Two soccer players start from rest, 41 m apart. They run directly toward each other, both players accelerating. The first player’s acceleration has a magnitude of 0.55 m/s2. The second player’s acceleration has a magnitude of 0.43 m/s2. (a) How much time passes before the players collide? (b) At the instant they collide, how far has the first player run?
a. a1 = 0.55m/s^2, a2 = 0.43 m/s^2.
d1 + d2 = 41m.
0.5a1*t^2 + 0.5a*t^2 = 41 m
0.275t^2 + 0.215t^2 = 41
0.49t^2 = 41
t^2 = 83.67
t = 9.15 s.
b. d1 = 0.275*(9.15(^2 = 23.0 m.
To solve this problem, we can use the equations of motion.
(a) To find the time it takes for the players to collide, we can use the equation:
s = ut + (1/2)at^2
where s is the distance traveled, u is the initial velocity (which is 0 since the players start from rest), a is the acceleration, and t is the time.
Let's denote the first player as P1 and the second player as P2.
For P1:
s1 = ut1 + (1/2)a1t1^2
For P2:
s2 = ut2 + (1/2)a2t2^2
Since the players are running towards each other, their displacements will add up to the total distance (41 m):
s1 + s2 = 41
Now, let's substitute the values we know into the equations.
For P1:
s1 = 0 + (1/2)(0.55)t1^2
For P2:
s2 = 0 + (1/2)(0.43)t2^2
We already know that s1 + s2 = 41, so we can substitute these values:
(1/2)(0.55)t1^2 + (1/2)(0.43)t2^2 = 41
Now, we need to solve this equation to find the values of t1 and t2.
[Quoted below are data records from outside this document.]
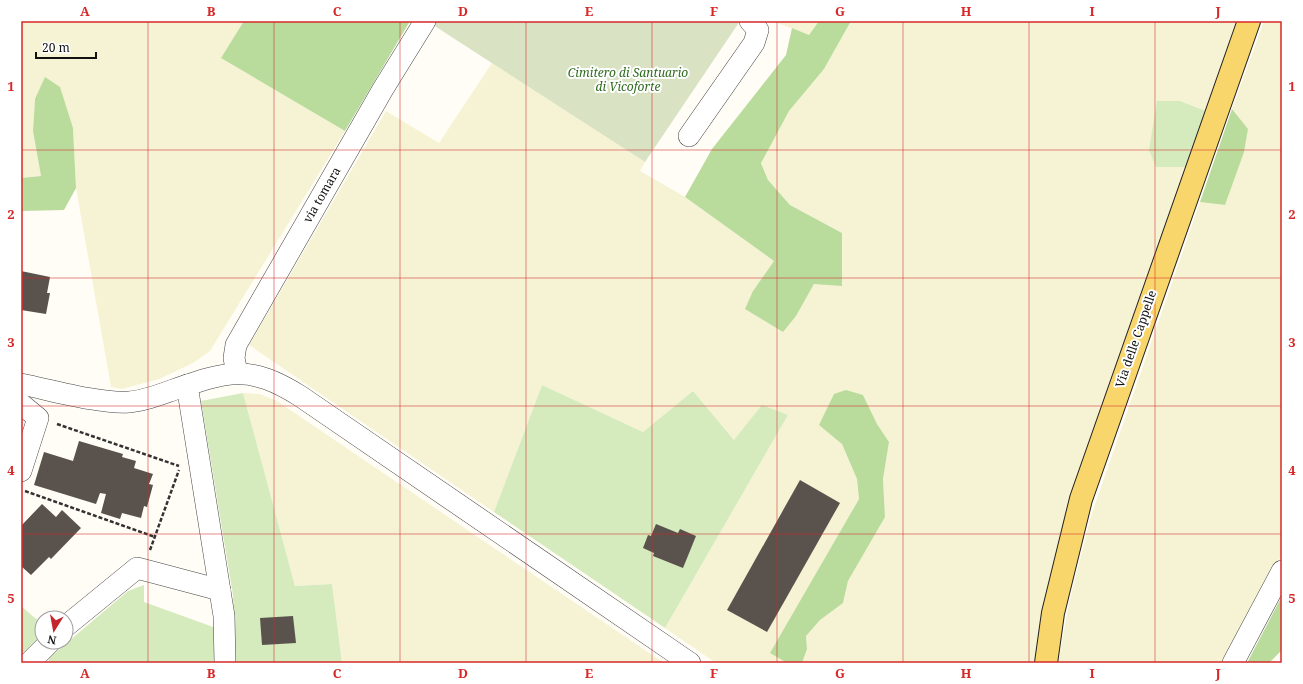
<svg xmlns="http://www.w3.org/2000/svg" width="1303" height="684" font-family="'Noto Serif',serif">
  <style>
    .farmland { fill: #f6f3d4 }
    .green { fill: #d5ebbd }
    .forest { fill: #b9dc9c }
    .cemetery { fill: #d9e3c4 }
    .building { fill: #5a524d }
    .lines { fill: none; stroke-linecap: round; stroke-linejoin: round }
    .minor-casing { stroke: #444; stroke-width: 22 }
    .major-casing { stroke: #222; stroke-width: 24 }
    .path { stroke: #333; stroke-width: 2.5; stroke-dasharray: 4 2; stroke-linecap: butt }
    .minor { stroke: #fff; stroke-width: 21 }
    .major { stroke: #f9d66b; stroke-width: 22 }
    .grid { fill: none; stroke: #d62828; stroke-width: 1; stroke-opacity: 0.55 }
    .labels { text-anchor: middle; stroke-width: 4; stroke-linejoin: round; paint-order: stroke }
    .park-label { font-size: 12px; font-style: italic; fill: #2f6b1f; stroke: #fff }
    .street-label { font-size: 12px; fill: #111; stroke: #fff }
    .neatline { fill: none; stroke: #d62828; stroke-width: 1.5 }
    .grid-label { font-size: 13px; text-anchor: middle; font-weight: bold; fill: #d62828 }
  </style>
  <rect width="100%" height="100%" fill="#fffdf5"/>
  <g class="farmland">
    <polygon points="21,21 244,21 222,58 345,131 210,351 193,363 159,379 122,389 111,387 76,188 73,128 35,99 33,131 41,176 21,178"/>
    <polygon points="772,21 819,21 809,35"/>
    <polygon points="851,21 1238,21 1206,111 1180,101 1157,101 1156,166 1186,167 1136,306 1083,463 1043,608 1034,663 802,663 807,649 806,636 820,620 843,603 848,581 885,517 883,479 889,442 877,424 863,395 842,444 857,479 859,499 771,653 787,663 716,663 665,628 788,415 762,406 735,441 693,391 643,432 542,385 494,512 249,345 386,111 439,143 492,63 645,162 640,171 685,197 774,261 753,291 796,316 814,284 841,251 842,233 790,205 768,180 761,162 789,111 824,69"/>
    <polygon points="1264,21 1282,21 1282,554 1225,663 1058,663 1069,603 1091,516 1200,202 1225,205 1248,129 1232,109"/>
    <polygon points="243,393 260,394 277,401 664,663 342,663 332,584 295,586"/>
  </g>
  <g class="green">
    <polygon points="1157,101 1180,101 1206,111 1186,167 1156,167 1149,150"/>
    <polygon points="542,385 643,432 693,391 734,440 762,405 788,415 665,628 494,512"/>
    <polygon points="243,393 295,586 332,584 342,663 235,663 233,595 201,401"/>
    <polygon points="144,585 144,602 216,628 216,663 49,663 49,658 128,591"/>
    <polygon points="21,606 42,624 42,634 21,655"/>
  </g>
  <g class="forest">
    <polygon points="244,21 410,21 345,131 221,58"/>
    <polygon points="819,21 851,21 824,69 789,111 761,163 768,180 790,205 842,233 842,286 814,284 796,316 783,332 745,309 753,291 774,261 685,197 712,149 786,55 792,28 809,35"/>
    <polygon points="45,77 60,87 73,128 76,188 64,210 21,211 21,178 41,176 33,131 35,99"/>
    <polygon points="1232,109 1248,129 1244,152 1225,205 1200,202"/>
    <polygon points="846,390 863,395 877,424 889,442 883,479 885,517 848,581 843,603 820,620 806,636 807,649 802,663 787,663 770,653 859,499 857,479 842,444 819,425 834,394"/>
    <polygon points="1282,596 1282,650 1269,663 1247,663"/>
  </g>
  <polygon class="cemetery" points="432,21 740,21 645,162 430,23"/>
  <g class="building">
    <polygon points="21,271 50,277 47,293 50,293 46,314 21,310"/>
    <polygon points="79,441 123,454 122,457 136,461 134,468 153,474 149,484 153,485 147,507 144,506 141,518 122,513 120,519 101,513 106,494 100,493 96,504 34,485 44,452 73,461"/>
    <polygon points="800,480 840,503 767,632 727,610"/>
    <polygon points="42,504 56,517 62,510 81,528 51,559 49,557 31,575 21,566 21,526"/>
    <polygon points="656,524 678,533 680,529 696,536 683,568 653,556 654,553 643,548 648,535 651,536"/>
    <polygon points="293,616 296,643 262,645 260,618"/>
  </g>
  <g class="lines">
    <defs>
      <g id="minor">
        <polyline points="689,136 754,43 758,30 750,21"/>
        <polyline points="237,373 234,358 236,345 383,89 425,21"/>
        <path d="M21 384C51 390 100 404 129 402 144 401 159 395 173 390 228 371 249 364 300 396L690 663"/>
        <polyline points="187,385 224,616 225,663"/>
        <polyline points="21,404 38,418 21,471"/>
        <polyline points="66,626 137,568 220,590"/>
        <polyline points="29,663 50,642"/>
        <polyline points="1233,663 1282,571"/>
      </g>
      <polyline id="major" points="1046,663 1053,613 1081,499 1249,21"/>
    </defs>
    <use href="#minor" class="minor-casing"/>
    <use href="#major" class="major-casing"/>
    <g class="path">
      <polyline points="57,424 179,466"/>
      <polyline points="25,491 155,537"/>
      <polyline points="150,550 179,470"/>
    </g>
    <use href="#minor" class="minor"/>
    <use href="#major" class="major"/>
  </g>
  <path class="grid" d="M148 21V663M274 21V663M400 21V663M526 21V663M652 21V663M777 21V663M903 21V663M1029 21V663M1155 21V663M21 150H1282M21 278H1282M21 406H1282M21 534H1282"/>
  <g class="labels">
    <g class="park-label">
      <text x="628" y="77">Cimitero di Santuario<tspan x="628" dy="14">di Vicoforte</tspan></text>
    </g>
    <g class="street-label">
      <text transform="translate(322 195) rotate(-60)" y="4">via tomara</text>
      <text transform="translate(1136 339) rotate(-71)" y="4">Via delle Cappelle</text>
    </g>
  </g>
  <rect width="1303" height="684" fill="none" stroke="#ffffff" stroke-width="44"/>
  <g transform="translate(54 630) rotate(191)"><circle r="19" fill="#ffffff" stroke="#a0a0a0"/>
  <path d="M0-3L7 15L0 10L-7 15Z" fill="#c4262e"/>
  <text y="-6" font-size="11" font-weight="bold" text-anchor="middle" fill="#111111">N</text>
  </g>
  <path d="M36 52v6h60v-6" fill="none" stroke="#111111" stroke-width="2"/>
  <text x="42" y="52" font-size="12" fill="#111111" stroke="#ffffff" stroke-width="3" paint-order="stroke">20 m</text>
  <rect x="22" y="22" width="1259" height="640" class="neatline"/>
  <g class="grid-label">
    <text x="85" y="16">A</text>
    <text x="211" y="16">B</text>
    <text x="337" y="16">C</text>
    <text x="463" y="16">D</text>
    <text x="589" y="16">E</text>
    <text x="714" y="16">F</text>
    <text x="840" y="16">G</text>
    <text x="966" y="16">H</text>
    <text x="1092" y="16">I</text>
    <text x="1218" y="16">J</text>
    <text x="11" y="91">1</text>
    <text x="1292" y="91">1</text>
    <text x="11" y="219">2</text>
    <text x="1292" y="219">2</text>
    <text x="11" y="347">3</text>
    <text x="1292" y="347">3</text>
    <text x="11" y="475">4</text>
    <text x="1292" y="475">4</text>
    <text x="11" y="603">5</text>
    <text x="1292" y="603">5</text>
    <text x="85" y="678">A</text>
    <text x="211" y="678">B</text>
    <text x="337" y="678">C</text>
    <text x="463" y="678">D</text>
    <text x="589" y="678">E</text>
    <text x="714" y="678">F</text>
    <text x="840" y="678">G</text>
    <text x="966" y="678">H</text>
    <text x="1092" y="678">I</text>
    <text x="1218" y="678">J</text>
  </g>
</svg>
(b) To find how far the first player has run at the instant they collide, we can use the equation:
s = ut + (1/2)at^2
Since we are interested in the position when the players collide, we can consider the displacement of the first player:
s1 = ut1 + (1/2)a1t1^2
We can substitute the known values:
s1 = 0 + (1/2)(0.55)t1^2
Now, we can calculate the value of s1 when we find the value of t1.
To find the solution to these equations, you can either solve them algebraically or use numerical methods such as graphing or numerical approximation techniques.
To solve this problem, we can use the equation of motion for each player. The equation is given by:
s = ut + (1/2)at^2
Where:
s = distance traveled
u = initial velocity (in this case, the initial velocity is 0 since the players start from rest)
a = acceleration
t = time
Let's solve the problem step-by-step:
(a) How much time passes before the players collide?
We know that the players are initially 41 m apart, and they are moving towards each other. Their relative speed will be the sum of their individual speeds.
Relative speed = (acceleration of player 1) + (acceleration of player 2)
Relative speed = 0.55 m/s^2 + 0.43 m/s^2
Relative speed = 0.98 m/s^2
Now, let's find the time it takes for the players to collide. We can use the equation of motion for both players:
For player 1:
41 = 0*t + (1/2)*(0.55)*t^2
For player 2:
41 = 0*t + (1/2)*(0.43)*t^2
Since both equations are the same, we can solve for t:
(1/2)*(0.55)*t^2 = 41
0.275t^2 = 41
t^2 = 41 / 0.275
t^2 = 149.09
Taking the square root of both sides:
t = √149.09
t ≈ 12.20 seconds
Therefore, it takes approximately 12.20 seconds for the players to collide.
(b) At the instant they collide, how far has the first player run?
To find the distance traveled by the first player at the instant of collision, we can substitute the value of t we just found into the equation of motion for player 1:
s = 0*t + (1/2)*(0.55)*t^2
s = 0 + (1/2)*(0.55)*(12.20^2)
s ≈ 42.60 meters
Therefore, at the instant they collide, the first player has run approximately 42.60 meters.